Data START

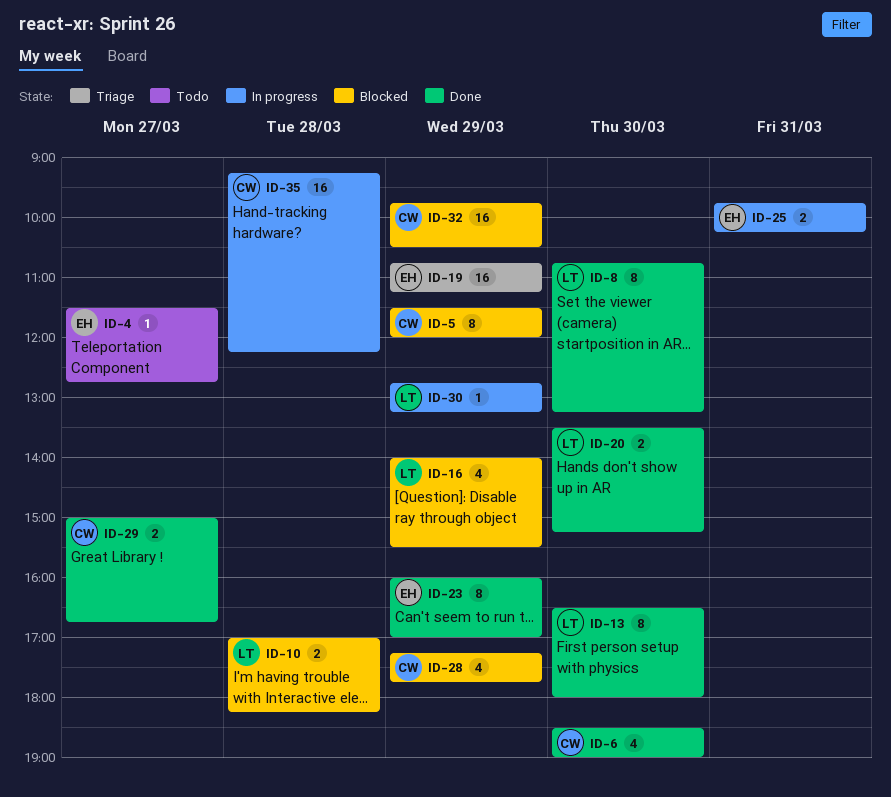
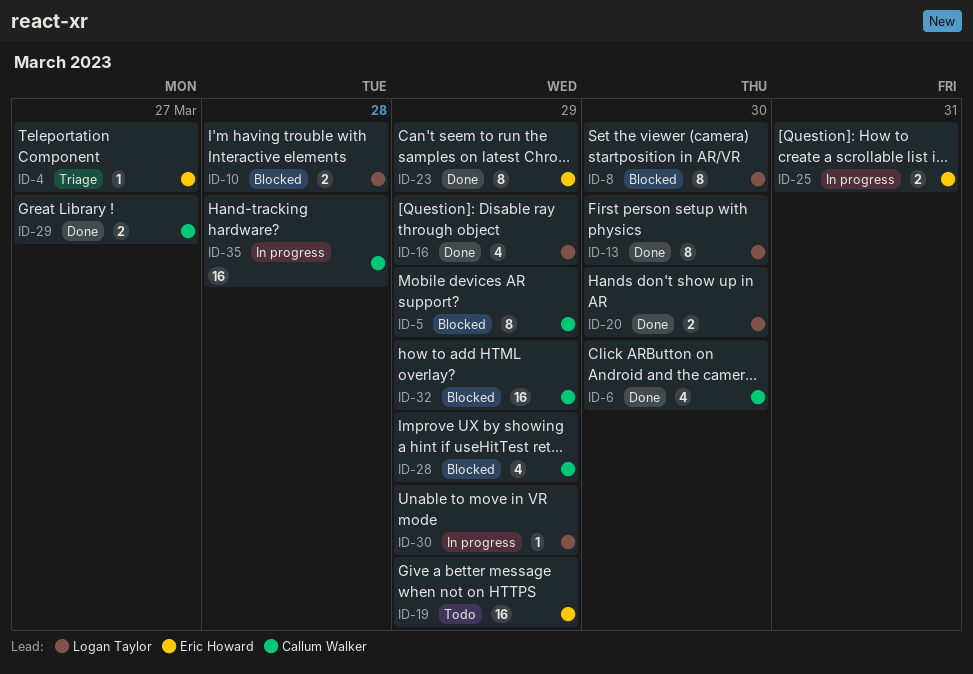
ID-4, status: Todo -> Triage
ID-8, status: Done -> Blocked
ID-16, status: Blocked -> Done
ID-19, status: Triage -> Todo

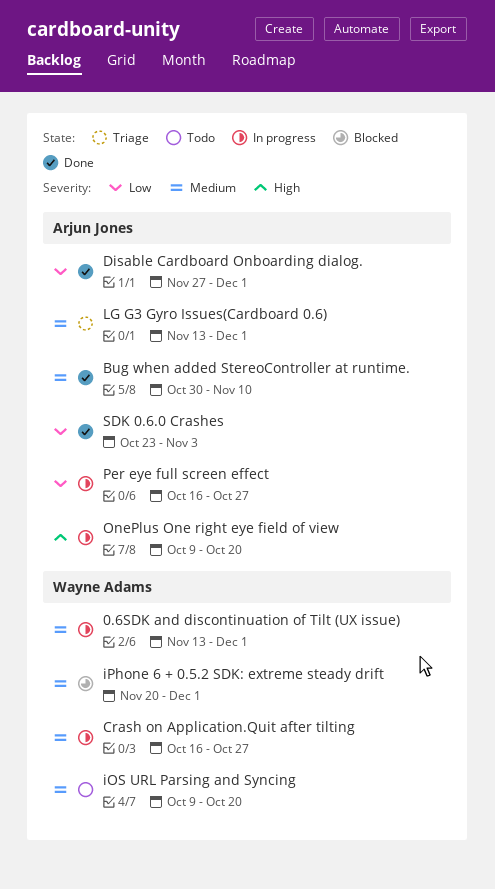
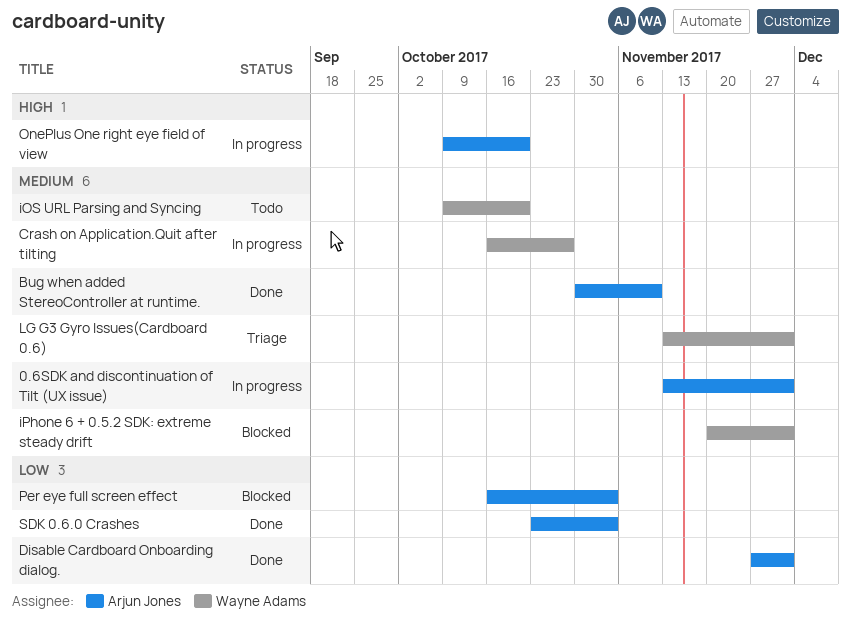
0.6SDK and discontinuation of Tilt (UX issue), owner: Wayne Adams -> Arjun Jones
LG G3 Gyro Issues(Cardboard 0.6), owner: Arjun Jones -> Wayne Adams
Per eye full screen effect, status: In progress -> Blocked
Per eye full screen effect, due: Oct 27 -> Nov 3

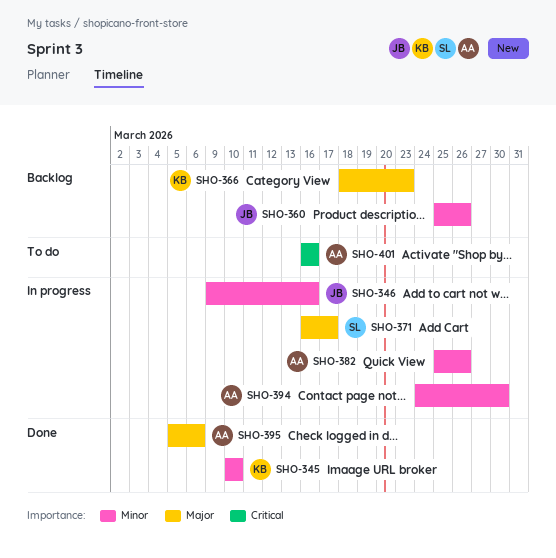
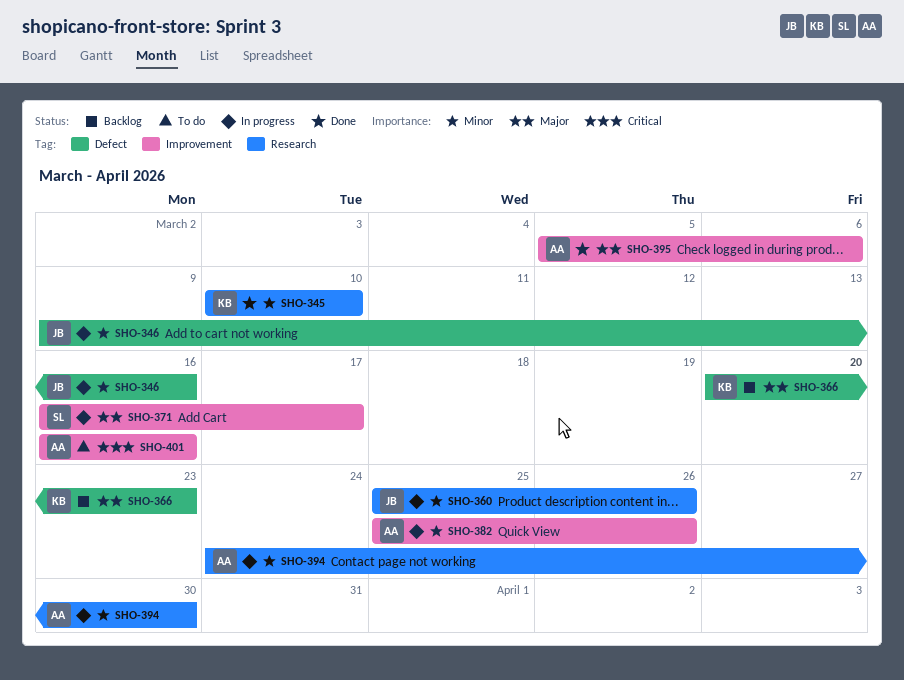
SHO-360, status: Backlog -> In progress
SHO-366, start: Mar 18 -> Mar 20

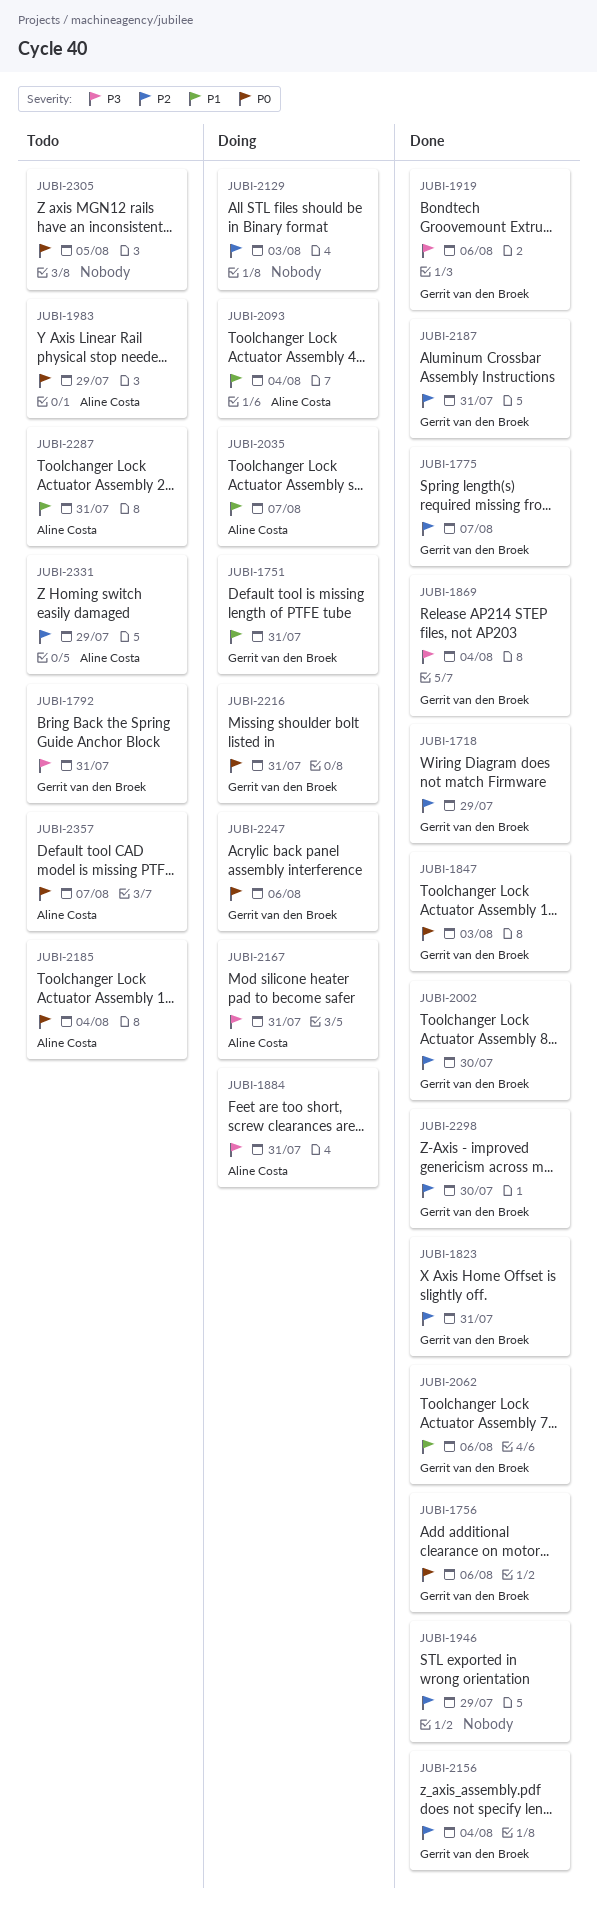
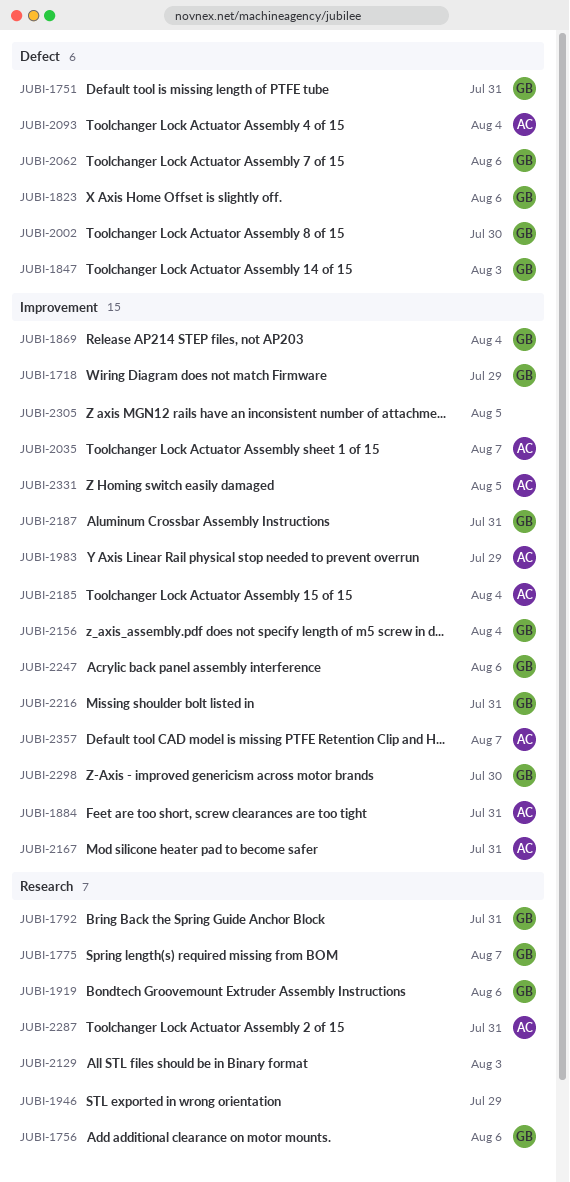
JUBI-1823, due: Jul 31 -> Aug 6
JUBI-2331, due: Jul 29 -> Aug 5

Data END

Go through the listing above and list every line that has the word "Todo".

ID-4, status: Todo -> Triage
ID-19, status: Triage -> Todo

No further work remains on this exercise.